From the data collected so far (N > 240, as of the fall of 2017), geoscience faculty members' total RTOP scores generally range from 20 to 80 (with an average = 40), and can be loosely categorized as:

  • Teacher-centered classrooms: RTOP scores up to 30 indicate instructor-directed lecture with limited student interaction.
  • Transitional classrooms: RTOP scores in the 31-49 range indicate instructor-directed lecture with some activities involving student-student interactions.
  • Student-centered classrooms: RTOP scores 50 and higher indicate significant student-centered activities, especially in small groups, integrated with course content.
See Teasdale et al., 2017 for more information on the study.

As part of the project, the observer team has developed a website that provides more information about the research process and the features of the RTOP instrument and how to interpret RTOP scores. The Classroom Observation Project team understands that allowing an observer to come into your class may be both stressful and a distraction, and if you are one of the faculty observed, we deeply appreciate your willingness to help our efforts.


References

Classroom Observation Project: Understanding and Improving Our Teaching. Retrieved 8 November, 2017, from https://serc.carleton.edu/NAGTWorkshops/certop/index.html.

Hake, Richard (1998). Interactive-engagement vs. traditional methods: A six-thousand-student survey of mechanics test data for introductory physics courses. American Journal of Physics, v. 66, pp. 64-74.

Handelsman, Jo, Diane Ebert-May, Robert Beichner, Peter Bruns, Amy Chang, Robert DeHaan, Jim Gentile, Sarah Lauffer, James Stewart, Shirley M. Tilghman, and William B. Wood (2004). Scientific Teaching. Science, v. 304, n. 5670, pp. 521-522.

Ruiz-Primo, Maria Araceli and Min Li (2004). On the use of students' science notebooks as an assessment tool. Studies in Educational Evaluation, v. 30, n. 1, pp. 61-85.

Deslauriers, Louis, Ellen Schlep, and Carl Wieman (2011). Improved Learning in a Large-Enrollment Physics Class.
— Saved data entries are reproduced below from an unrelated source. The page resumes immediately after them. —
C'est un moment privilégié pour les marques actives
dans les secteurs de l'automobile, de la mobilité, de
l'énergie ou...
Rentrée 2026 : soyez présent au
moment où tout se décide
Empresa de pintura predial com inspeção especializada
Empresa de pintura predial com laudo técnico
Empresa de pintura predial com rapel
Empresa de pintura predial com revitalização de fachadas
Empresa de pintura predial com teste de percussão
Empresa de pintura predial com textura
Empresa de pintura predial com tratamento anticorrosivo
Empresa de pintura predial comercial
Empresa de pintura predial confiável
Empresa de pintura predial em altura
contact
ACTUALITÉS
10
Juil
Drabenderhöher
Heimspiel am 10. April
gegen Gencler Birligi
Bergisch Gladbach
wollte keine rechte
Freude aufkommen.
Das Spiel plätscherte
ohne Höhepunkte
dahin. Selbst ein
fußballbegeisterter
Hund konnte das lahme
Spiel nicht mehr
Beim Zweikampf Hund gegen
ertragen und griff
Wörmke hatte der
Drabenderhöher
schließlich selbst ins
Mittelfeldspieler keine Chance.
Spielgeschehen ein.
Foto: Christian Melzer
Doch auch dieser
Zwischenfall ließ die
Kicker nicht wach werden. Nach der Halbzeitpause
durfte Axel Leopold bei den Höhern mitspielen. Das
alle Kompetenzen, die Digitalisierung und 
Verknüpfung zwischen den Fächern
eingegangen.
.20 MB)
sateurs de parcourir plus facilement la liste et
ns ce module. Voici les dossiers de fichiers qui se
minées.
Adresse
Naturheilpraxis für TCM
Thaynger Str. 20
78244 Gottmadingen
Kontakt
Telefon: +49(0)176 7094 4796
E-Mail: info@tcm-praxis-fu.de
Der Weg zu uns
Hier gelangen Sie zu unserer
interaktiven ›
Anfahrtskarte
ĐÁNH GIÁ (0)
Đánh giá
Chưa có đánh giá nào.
Science Magazine, v. 332, pp. 862-864.

Freeman, Scott, Sarah L. Eddy, Miles McDonough, Michelle K. Smith, Nnadozie Okoroafor, Hannah Jordt, and Mary Pat Wenderoth (2014). Active learning increases student performance in science, engineering, and mathematics. Proceedings of the National Academy of Sciences, v. 111, n. 23, pp. 8410–8415.

Teasdale, Rachel, Karen Viskupic, Julie K. Bartley, David McConnell, Cathryn Manduca, Monica Bruckner, Dori Farthing, and Ellen Iverson (2017). A multidimensional assessment of reformed teaching practice in geoscience classrooms. Geosphere, v. 13, n. 2, DOI: 10.1130/GES01479.1.